*** Opening Extracted records ***
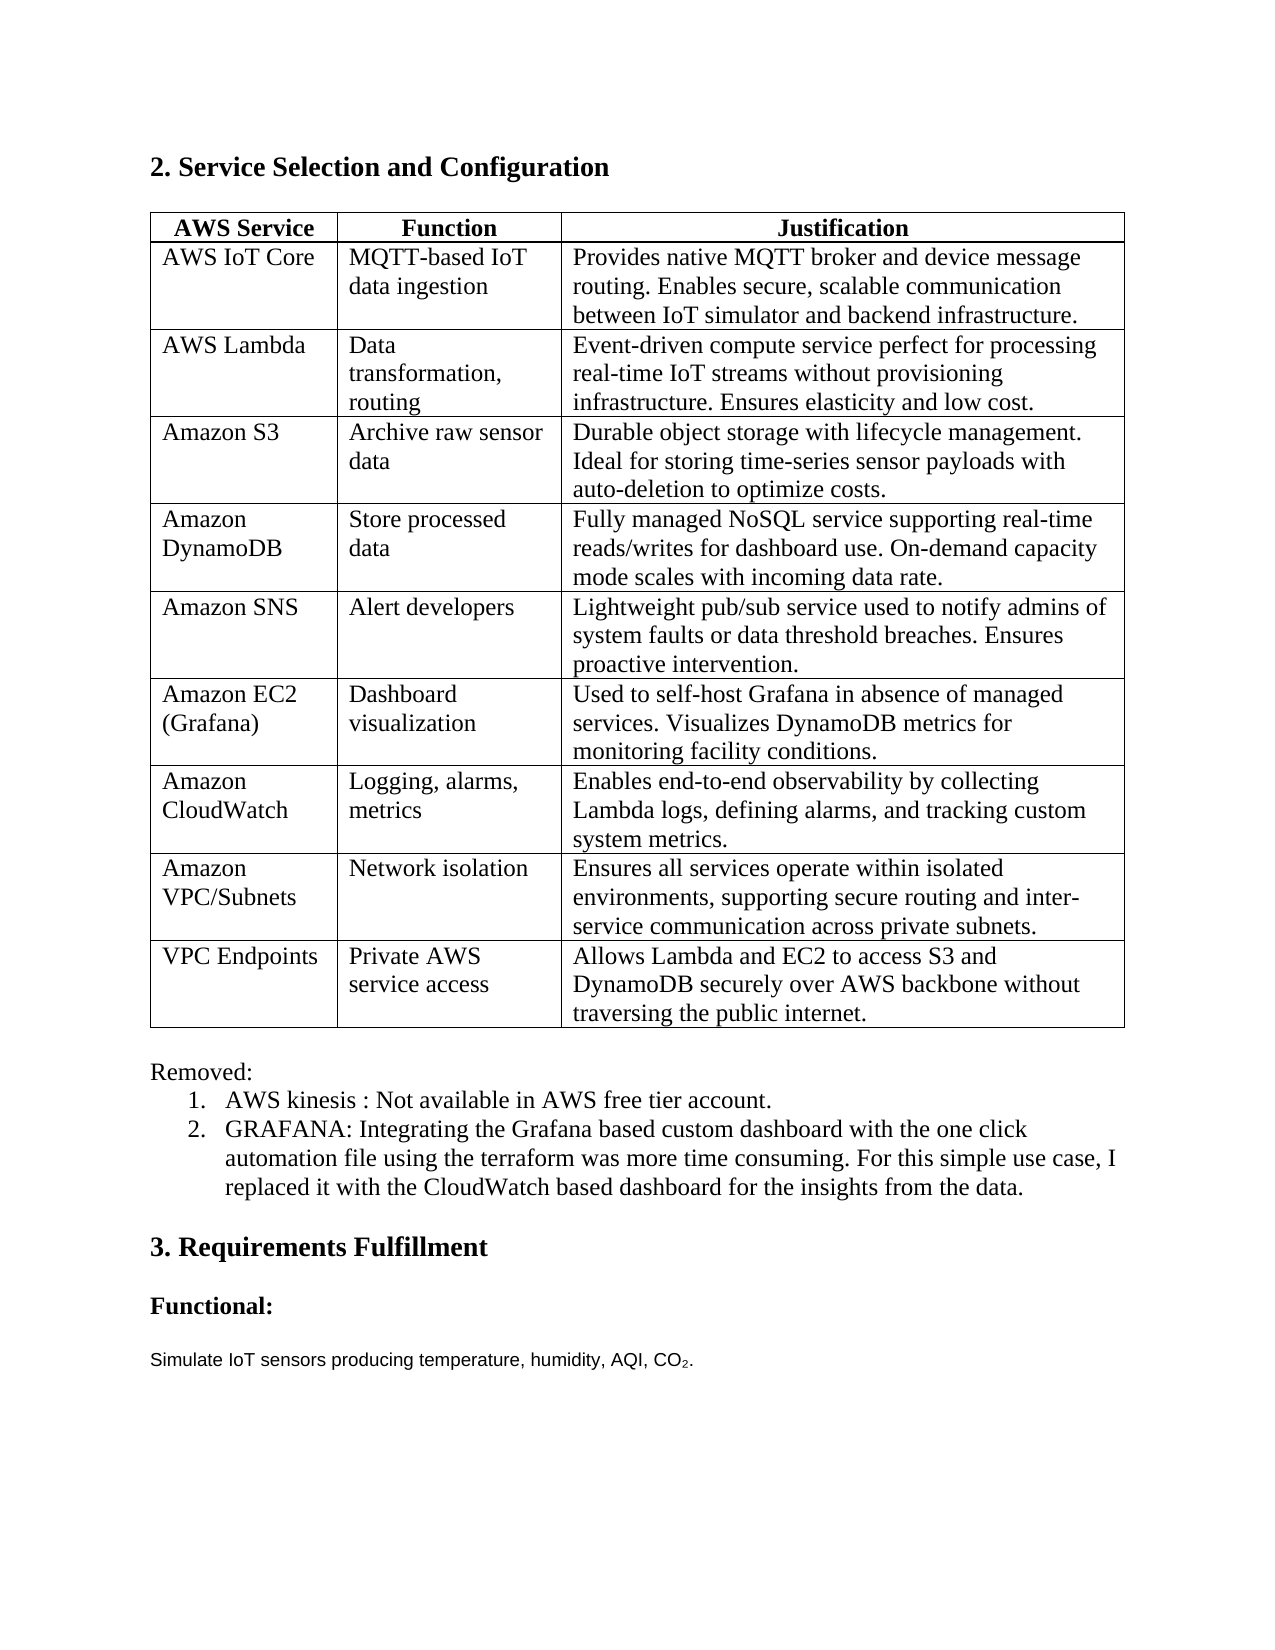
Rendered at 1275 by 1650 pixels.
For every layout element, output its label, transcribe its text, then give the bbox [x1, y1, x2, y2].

table_header AWS Service [151, 213, 337, 241]
table_cell Store processed data [338, 504, 561, 591]
table_cell Data transformation, routing [338, 330, 561, 416]
table_cell Lightweight pub/sub service used to notify admins of system faults or data threshold breaches. Ensures proactive intervention. [562, 592, 1124, 678]
table_cell Amazon S3 [151, 417, 337, 503]
table_cell VPC Endpoints [151, 941, 337, 1027]
table_cell Private AWS service access [338, 941, 561, 1027]
table_cell Amazon CloudWatch [151, 766, 337, 852]
table_header Justification [562, 213, 1124, 241]
list AWS kinesis : Not available in AWS free tier account. [187, 1086, 1125, 1114]
table_cell Dashboard visualization [338, 679, 561, 765]
table_cell Allows Lambda and EC2 to access S3 and DynamoDB securely over AWS backbone without traversing the public internet. [562, 941, 1124, 1027]
table_cell Provides native MQTT broker and device message routing. Enables secure, scalable communication between IoT simulator and backend infrastructure. [562, 243, 1124, 329]
text Removed: [150, 1057, 1125, 1086]
table_cell Network isolation [338, 854, 561, 940]
table_cell Amazon DynamoDB [151, 504, 337, 591]
table_cell Fully managed NoSQL service supporting real-time reads/writes for dashboard use. On-demand capacity mode scales with incoming data rate. [562, 504, 1124, 591]
text Functional: [150, 1291, 1125, 1320]
text 3. Requirements Fulfillment [150, 1230, 1125, 1262]
list GRAFANA: Integrating the Grafana based custom dashboard with the one click automation file using the terraform was more time consuming. For this simple use case, I replaced it with the CloudWatch based dashboard for the insights from the data. [187, 1114, 1125, 1201]
text 2. Service Selection and Configuration [150, 150, 1125, 182]
table_cell Logging, alarms, metrics [338, 766, 561, 852]
table_cell Ensures all services operate within isolated environments, supporting secure routing and inter-service communication across private subnets. [562, 854, 1124, 940]
table_cell AWS IoT Core [151, 243, 337, 329]
table_cell Enables end-to-end observability by collecting Lambda logs, defining alarms, and tracking custom system metrics. [562, 766, 1124, 852]
table_cell Amazon EC2 (Grafana) [151, 679, 337, 765]
table_cell AWS Lambda [151, 330, 337, 416]
table_cell Archive raw sensor data [338, 417, 561, 503]
table_cell Used to self-host Grafana in absence of managed services. Visualizes DynamoDB metrics for monitoring facility conditions. [562, 679, 1124, 765]
table_cell Alert developers [338, 592, 561, 678]
table_cell Amazon SNS [151, 592, 337, 678]
table_cell Durable object storage with lifecycle management. Ideal for storing time-series sensor payloads with auto-deletion to optimize costs. [562, 417, 1124, 503]
table_cell Event-driven compute service perfect for processing real-time IoT streams without provisioning infrastructure. Ensures elasticity and low cost. [562, 330, 1124, 416]
text Simulate IoT sensors producing temperature, humidity, AQI, CO₂. [150, 1349, 1125, 1371]
table_cell MQTT-based IoT data ingestion [338, 243, 561, 329]
table_header Function [338, 213, 561, 241]
table_cell Amazon VPC/Subnets [151, 854, 337, 940]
*** Closing Extracted records ***
• [Exercise]:
Copy every line above in which the string "text" shows up.

• [Answer section]:
For every layout element, output its label, transcribe its text, then give the bbox [x1, y1, x2, y2].
text Removed: [150, 1057, 1125, 1086]
text Functional: [150, 1291, 1125, 1320]
text 3. Requirements Fulfillment [150, 1230, 1125, 1262]
text 2. Service Selection and Configuration [150, 150, 1125, 182]
text Simulate IoT sensors producing temperature, humidity, AQI, CO₂. [150, 1349, 1125, 1371]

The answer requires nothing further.